**DETALLES DEL EJERCICIO**
Prosigue el texto sobre el conflicto entre libertad e igualdad a partir de su última oración.

**TEXTO DE ESTUDIO**
-------------------------
En efecto, se trata del antiguo conflicto entre libertad e igualdad, dos conceptos de extendido uso, pero cuya comprensión varía según el emisor y receptor, con arreglo a sus niveles de educación, cultura, experiencias personales, entornos sociales y políticos, y, en fin, a todas esas complejidades que hacen del lenguaje un instrumento de comunicación cuya perfección descriptiva está casi siempre plagada de imprecisiones.

Por de pronto, si por libertad se entiende, en sentido amplio, el poder actuar, sin más, por voluntad propia, se pudiera concluir que se es libre cuando se imponen los propios deseos sobre los de los demás. Una libertad tal implica, empero, tener la capacidad de aplicar la voluntad propia, pues, con cierta certeza, al invadir las libertades del otro, aquel opondrá resistencia. Entonces, se requerirá de algún “poder” para hacerlo, factor que, si bien puede emerger desde variadas fuentes más sutiles como el dinero o la técnica, en estado de naturaleza depende esencialmente de la fuerza o “ultima ratio”, como tan crudamente la definieran los antiguos romanos.

De allí que los cultores liberales de los siglos XIX y XX -amantes de la paz y el “dulce comercio”- hayan afinado el término como aquella capacidad del ser humano para actuar según su voluntad, sin más limitaciones que el respeto a la libertad de los demás, añadiendo valores, principios, criterios y razón, siguiendo así la “ley de oro” de no hacer a otros lo que no quisiéramos que le hicieran a uno.

La modernidad y la convivencia democrática entiende, entonces, que una persona es libre cuando puede obrar sin coacción ni avasallamiento, aceptando voluntariamente, no obstante, las responsabilidades individuales y sociales que, bajo el amparo de la ley y el Estado, sustentan los derechos de que goza y que han sido acordados mayoritariamente en el contrato republicano; unas limitaciones que implican necesariamente no dejarse arrastrar por impulsos propios, sino actuar conscientes de que nuestras acciones afectan a otros con quienes buscamos convivir pacífica y armoniosamente, tanto por el propio bien, como por el bien común, un modo de asumirla consagrado en la Declaración Universal de los DD.HH., así como en todas las constituciones que fundan las relaciones ciudadanas en las democracias liberales del mundo.
-------------------------
Entradas de datos guardadas:

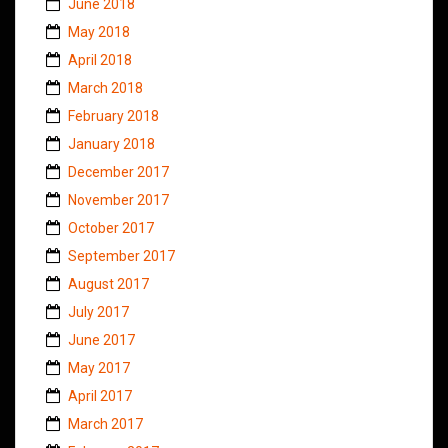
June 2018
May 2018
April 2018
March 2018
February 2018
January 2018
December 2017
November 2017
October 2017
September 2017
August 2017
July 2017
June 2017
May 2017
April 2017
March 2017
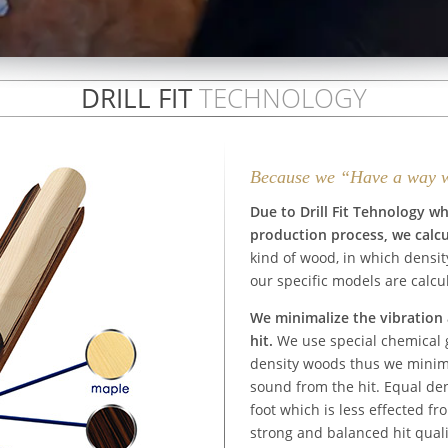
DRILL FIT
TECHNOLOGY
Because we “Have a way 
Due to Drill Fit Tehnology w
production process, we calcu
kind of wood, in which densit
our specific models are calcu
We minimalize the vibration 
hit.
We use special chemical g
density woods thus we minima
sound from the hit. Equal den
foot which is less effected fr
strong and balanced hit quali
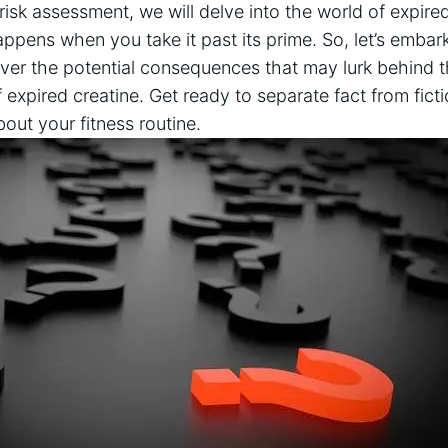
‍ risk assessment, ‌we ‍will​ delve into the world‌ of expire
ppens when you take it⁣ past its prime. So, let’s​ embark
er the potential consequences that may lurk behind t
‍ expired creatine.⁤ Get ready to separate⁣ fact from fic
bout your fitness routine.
-------------------------
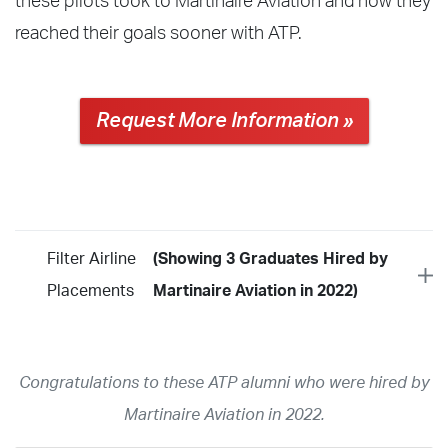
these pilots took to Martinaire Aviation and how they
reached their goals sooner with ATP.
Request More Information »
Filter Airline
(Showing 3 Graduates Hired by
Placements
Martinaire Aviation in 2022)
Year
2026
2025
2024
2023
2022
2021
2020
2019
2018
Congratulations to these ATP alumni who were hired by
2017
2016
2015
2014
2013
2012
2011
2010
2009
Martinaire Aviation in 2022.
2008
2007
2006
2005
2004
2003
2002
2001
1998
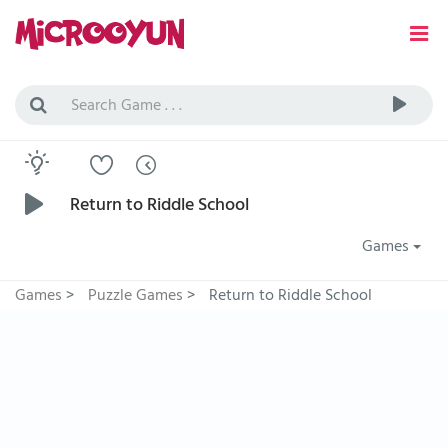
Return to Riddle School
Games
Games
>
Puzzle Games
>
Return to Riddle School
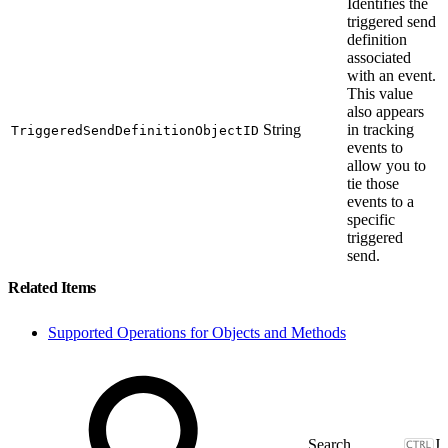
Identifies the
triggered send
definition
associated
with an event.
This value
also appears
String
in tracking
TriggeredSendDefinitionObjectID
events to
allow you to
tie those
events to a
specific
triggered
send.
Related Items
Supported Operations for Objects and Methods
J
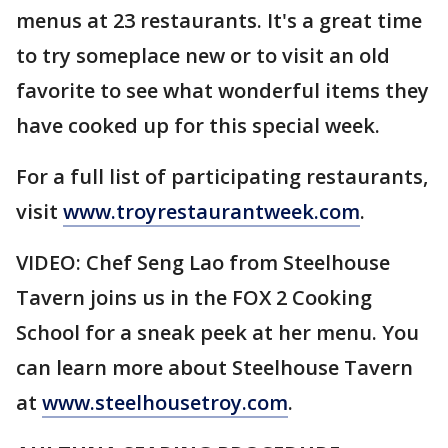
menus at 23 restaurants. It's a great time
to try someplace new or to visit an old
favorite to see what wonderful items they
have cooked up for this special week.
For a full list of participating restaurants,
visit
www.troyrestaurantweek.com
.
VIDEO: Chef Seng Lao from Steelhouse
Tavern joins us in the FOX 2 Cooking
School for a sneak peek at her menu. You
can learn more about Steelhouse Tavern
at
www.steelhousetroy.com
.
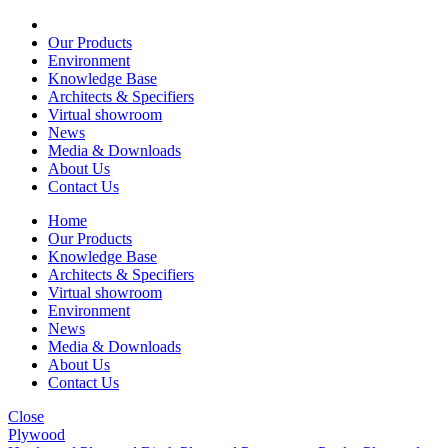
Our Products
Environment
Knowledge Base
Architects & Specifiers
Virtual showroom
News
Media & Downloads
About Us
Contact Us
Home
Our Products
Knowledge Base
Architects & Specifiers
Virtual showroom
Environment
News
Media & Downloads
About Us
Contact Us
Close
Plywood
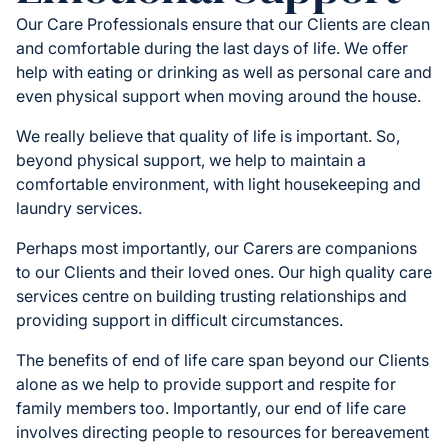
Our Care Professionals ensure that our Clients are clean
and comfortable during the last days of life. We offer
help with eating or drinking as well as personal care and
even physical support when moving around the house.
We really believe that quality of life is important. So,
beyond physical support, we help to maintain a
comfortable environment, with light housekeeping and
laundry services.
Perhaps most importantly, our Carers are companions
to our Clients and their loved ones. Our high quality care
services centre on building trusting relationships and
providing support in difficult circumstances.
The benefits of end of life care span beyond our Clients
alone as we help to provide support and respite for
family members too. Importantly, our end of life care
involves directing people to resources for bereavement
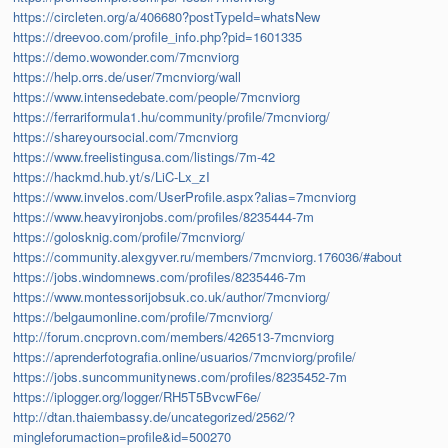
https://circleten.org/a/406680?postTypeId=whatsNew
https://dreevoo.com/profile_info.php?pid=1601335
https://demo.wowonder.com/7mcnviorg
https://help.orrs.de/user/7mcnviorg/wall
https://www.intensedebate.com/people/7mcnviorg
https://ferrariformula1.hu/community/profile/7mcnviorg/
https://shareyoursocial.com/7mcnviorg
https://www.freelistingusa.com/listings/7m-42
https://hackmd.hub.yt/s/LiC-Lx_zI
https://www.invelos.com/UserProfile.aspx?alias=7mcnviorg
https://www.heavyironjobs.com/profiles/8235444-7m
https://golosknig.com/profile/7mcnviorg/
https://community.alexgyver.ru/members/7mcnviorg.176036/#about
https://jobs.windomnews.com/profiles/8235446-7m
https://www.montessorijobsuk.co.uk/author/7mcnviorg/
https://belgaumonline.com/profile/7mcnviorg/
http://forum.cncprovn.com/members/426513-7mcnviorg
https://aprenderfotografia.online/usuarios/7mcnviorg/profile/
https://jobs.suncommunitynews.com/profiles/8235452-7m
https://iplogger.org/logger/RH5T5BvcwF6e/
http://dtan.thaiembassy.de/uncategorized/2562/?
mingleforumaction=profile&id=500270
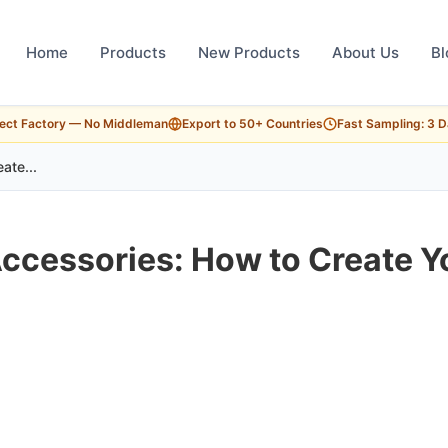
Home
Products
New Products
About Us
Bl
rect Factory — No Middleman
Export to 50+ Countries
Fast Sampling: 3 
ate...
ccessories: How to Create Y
-------------------------
**RESULTADO**
Pero la libertad así entendida despeja caminos, abre puertas, ventanas y oxigena la iniciativa, creatividad y sueños de cada quien, los que, en una sociedad plural y abierta, son muy diversos, con distintas cualidades y talentos y diferentes capacidades y tenacidad. Así, cuando cada uno puede actuar bajo esa lógica de que el acuerdo social permite hacer todo aquello que no esté prohibido, la vida termina por generar desigualdades económicas, sociales, culturales y políticas que, a su turno, originan las asociaciones correspondientes, con jerarquías y poderes que viabilizan la estructura de convivencia de que se trate por un tiempo determinado.

Son, por lo demás, los propios concurrentes al intercambio múltiple e infinito de bienes e ideas que posibilitan las sociedades libres -neoliberales dirán algunos-, quienes favorecerán a determinados talentos, productos o servicios, haciendo más exitoso a sus tenedores y/o productores y menos a otros cuyos bienes de intercambio no lograrán -o lo harán a medias- la valoración de sus congéneres. La libertad -y, desde luego, el azar- premia y desiguala así a quienes tienen ciertas habilidades demandadas y desfavorece a aquellos que no las poseen o cuyas capacidades, talentos, servicios o productos, desde su belleza física, hasta la inteligencia, resultan menos apetecidos coyunturalmente.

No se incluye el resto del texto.